Interviewed about mixed marriages for a children's book... (repost)

From my email archives, a request from Jim Holmes - author of a children's book on "mixed marriages" - for an interview that may never have seen the light of day...

Anoora, Ahau & Antares in Tanjong Malim, 1998

----- Original Message -----
From: jim@jimholmes.co.uk
Date: Tuesday, February 4, 2003 9:08 pm
Subject: Re: A Children's Book.

Dear Antares,

Here are the questions, think 12-year-olds. Can I call you by your old name, or should I call you Antares?

Antares applies as it has better exchange value.

There are no guarantees that the interview will be used, as we have 27 out of a possible requirement of 21.

Mine are not the kind of answers that questionnaires seek - not usually - but we'll give it a go.

1. What are your own ethnic roots, and what are those of your partner?

I was born to Chinese parents, but describe myself as primarily human. Anoora is from the indigenous Temuan tribe who live in the Malaysian rainforest.

2. Most people find a partner or get married within their own ethnic group, are there any social barriers to crossing ethnic boundaries in Malaysia?

The usual ones - but these barriers are beginning to disappear as TV brings more of the world into people's living rooms.

3. Do people think it strange that you did not find a partner from your own ethnic background? Does it make life difficult at times?

The raised eyebrows were not because I married outside my tribe - but because I wed someone perceived as socially inferior. My own mother, when shown a photo of Anoora, asked whose maid she was.

4. Can you communicate easily by language and do you find that your partner has different ideals and a differing set of social norms from your own?

Communication of abstract ideas is not even attempted, but feelings are easily understood and require no verbal language. Anoora is in the process of acquiring her own view of what or who she is. When I met her she was only a conduit for tribal customs and beliefs.

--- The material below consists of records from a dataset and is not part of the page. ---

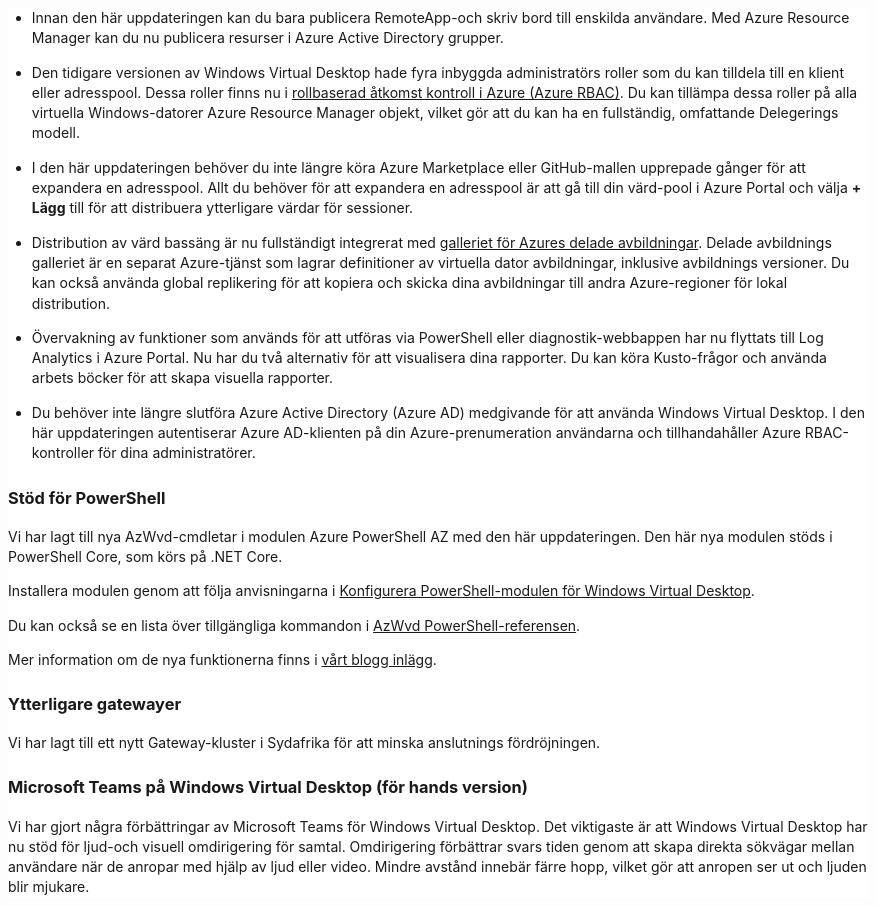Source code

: - Innan den här uppdateringen kan du bara publicera RemoteApp-och skriv bord till enskilda användare. Med Azure Resource Manager kan du nu publicera resurser i Azure Active Directory grupper.

- Den tidigare versionen av Windows Virtual Desktop hade fyra inbyggda administratörs roller som du kan tilldela till en klient eller adresspool. Dessa roller finns nu i [rollbaserad åtkomst kontroll i Azure (Azure RBAC)](../role-based-access-control/overview.md). Du kan tillämpa dessa roller på alla virtuella Windows-datorer Azure Resource Manager objekt, vilket gör att du kan ha en fullständig, omfattande Delegerings modell.

- I den här uppdateringen behöver du inte längre köra Azure Marketplace eller GitHub-mallen upprepade gånger för att expandera en adresspool. Allt du behöver för att expandera en adresspool är att gå till din värd-pool i Azure Portal och välja **+ Lägg** till för att distribuera ytterligare värdar för sessioner.

- Distribution av värd bassäng är nu fullständigt integrerat med [galleriet för Azures delade avbildningar](../virtual-machines/shared-image-galleries.md). Delade avbildnings galleriet är en separat Azure-tjänst som lagrar definitioner av virtuella dator avbildningar, inklusive avbildnings versioner. Du kan också använda global replikering för att kopiera och skicka dina avbildningar till andra Azure-regioner för lokal distribution.

- Övervakning av funktioner som används för att utföras via PowerShell eller diagnostik-webbappen har nu flyttats till Log Analytics i Azure Portal. Nu har du två alternativ för att visualisera dina rapporter. Du kan köra Kusto-frågor och använda arbets böcker för att skapa visuella rapporter.

- Du behöver inte längre slutföra Azure Active Directory (Azure AD) medgivande för att använda Windows Virtual Desktop. I den här uppdateringen autentiserar Azure AD-klienten på din Azure-prenumeration användarna och tillhandahåller Azure RBAC-kontroller för dina administratörer.

### <a name="powershell-support"></a>Stöd för PowerShell

Vi har lagt till nya AzWvd-cmdletar i modulen Azure PowerShell AZ med den här uppdateringen. Den här nya modulen stöds i PowerShell Core, som körs på .NET Core.

Installera modulen genom att följa anvisningarna i [Konfigurera PowerShell-modulen för Windows Virtual Desktop](powershell-module.md).

Du kan också se en lista över tillgängliga kommandon i [AzWvd PowerShell-referensen](/powershell/module/az.desktopvirtualization/?view=azps-4.2.0#desktopvirtualization&preserve-view=true).

Mer information om de nya funktionerna finns i [vårt blogg inlägg](https://techcommunity.microsoft.com/t5/itops-talk-blog/windows-virtual-desktop-spring-update-enters-public-preview/ba-p/1340245).

### <a name="additional-gateways"></a>Ytterligare gatewayer

Vi har lagt till ett nytt Gateway-kluster i Sydafrika för att minska anslutnings fördröjningen.

### <a name="microsoft-teams-on-windows-virtual-desktop-preview"></a>Microsoft Teams på Windows Virtual Desktop (för hands version)

Vi har gjort några förbättringar av Microsoft Teams för Windows Virtual Desktop. Det viktigaste är att Windows Virtual Desktop har nu stöd för ljud-och visuell omdirigering för samtal. Omdirigering förbättrar svars tiden genom att skapa direkta sökvägar mellan användare när de anropar med hjälp av ljud eller video. Mindre avstånd innebär färre hopp, vilket gör att anropen ser ut och ljuden blir mjukare.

Our worldviews couldn't be more different - like a dialogue between earth and sky.

5. Has being in a mixed marriage/relationship changed your way of looking at the world?

My way of looking at the world was already different from the norm. Living with Anoora has changed my way of looking at myself.

6. Do you think that mixing the races is one possible way forward for Malaysia?

There is a natural attraction between people of different skin color and perspectives. Over time I believe that at least one-third of humanity will be an exotic genetic mix. However, in Malaysia, Islam is a bit of a barrier to intermarriage. Not many would willingly subject themselves to compulsory change of belief system, even for love. This is a pity, as intermarriage is perhaps the most effective way to outgrow ethnic prejudices that lead to political tension.

Why?

In a multi-ethnic community that views people as individuals rather than as racial stereotypes, the politics of ethnic divide-and-rule would soon become extinct. Diversity would be celebrated, not feared.